Saturday, December 10, 2011

Jolly Santa Pie


1 Tenderflake® Deep Dish Pie Shell

1 pkg instant strawberry dessert mix (69g)

1/2 pkg mini marshmallows

1 large marshmallow

2 blue juice berry candies (or any other gummy)

2 red gum drops

1 cup red decorating sugar (in zippered sandwich bag)

1/2 cup white decorating sugar (in zippered sandwich bag)

1 red lips candy

Red licorice laces


Step 1 – Bake

• Prepare Tenderflake® Deep Dish Pie Shell as per package directions. Remove with oven mitts, and set aside to cool.

Step 2 – Mix

Once crust has cooled completely, prepare instant dessert mix. Fill pie crust w/ mousse, smoothing top w/ spatula.

Step 3 – Decorate!

• To create smiling eyes, cut two crescent shapes from blue juiceberries and place about 1 ½ inches apart halfway down the pie.

• Make cheeks rosy by pressing red gum drops into mousse, as shown. Add another for the nose and then start filling in the beard, mustache and sideburns w/ mini-marshmallows. Use a large marshmallow for the cap’s pompom.
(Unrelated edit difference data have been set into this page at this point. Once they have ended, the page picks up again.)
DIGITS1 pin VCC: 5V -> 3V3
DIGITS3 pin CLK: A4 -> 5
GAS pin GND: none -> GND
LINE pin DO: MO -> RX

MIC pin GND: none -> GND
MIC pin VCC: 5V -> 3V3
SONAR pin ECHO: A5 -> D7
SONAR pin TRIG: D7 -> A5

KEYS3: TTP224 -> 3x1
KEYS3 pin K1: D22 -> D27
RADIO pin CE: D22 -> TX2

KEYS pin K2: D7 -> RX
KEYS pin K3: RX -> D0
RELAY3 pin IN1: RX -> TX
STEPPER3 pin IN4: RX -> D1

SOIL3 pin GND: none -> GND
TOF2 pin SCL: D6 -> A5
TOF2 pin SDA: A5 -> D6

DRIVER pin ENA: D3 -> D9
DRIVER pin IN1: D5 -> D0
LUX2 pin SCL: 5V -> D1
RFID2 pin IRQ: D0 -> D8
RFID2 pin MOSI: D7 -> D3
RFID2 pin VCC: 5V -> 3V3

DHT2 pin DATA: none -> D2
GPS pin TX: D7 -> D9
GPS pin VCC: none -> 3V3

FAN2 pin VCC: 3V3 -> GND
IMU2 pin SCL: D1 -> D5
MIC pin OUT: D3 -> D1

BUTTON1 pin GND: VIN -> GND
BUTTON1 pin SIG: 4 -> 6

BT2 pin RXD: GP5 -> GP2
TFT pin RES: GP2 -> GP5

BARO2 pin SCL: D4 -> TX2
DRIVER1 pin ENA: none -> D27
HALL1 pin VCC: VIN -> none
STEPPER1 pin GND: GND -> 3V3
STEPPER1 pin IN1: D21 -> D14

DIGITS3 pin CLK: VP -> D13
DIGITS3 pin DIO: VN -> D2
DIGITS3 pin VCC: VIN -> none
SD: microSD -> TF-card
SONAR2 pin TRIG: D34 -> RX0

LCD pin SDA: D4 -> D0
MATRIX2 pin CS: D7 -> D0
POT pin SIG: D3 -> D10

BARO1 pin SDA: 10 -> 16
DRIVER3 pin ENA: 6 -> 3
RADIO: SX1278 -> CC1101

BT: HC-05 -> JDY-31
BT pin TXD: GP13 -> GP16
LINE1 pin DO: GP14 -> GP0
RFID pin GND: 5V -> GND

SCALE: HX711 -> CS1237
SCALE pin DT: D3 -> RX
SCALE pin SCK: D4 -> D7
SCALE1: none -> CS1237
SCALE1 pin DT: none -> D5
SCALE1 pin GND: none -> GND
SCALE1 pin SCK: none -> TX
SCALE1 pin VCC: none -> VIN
• Leave a space for the mouth. With scissors, trim the upper lip off the lip candy, using the lower lip for Santa’s mouth. Take care not to do too much repositioning, as mousse sets quickly.

• Finish up by drawing in the cap outline with the tip of a knife to help guide you. Outline the cap with red licorice lace. Put the white and red decorating sugars in separate small snack-sized zippered sandwich bags and snip hole in one corner. Using the bag to help dispense the sugar, fill in the licorice-outlined cap with the red sugar and use white for the fur brim.

• Serve Santa on your favorite Christmas platter and enjoy with guests.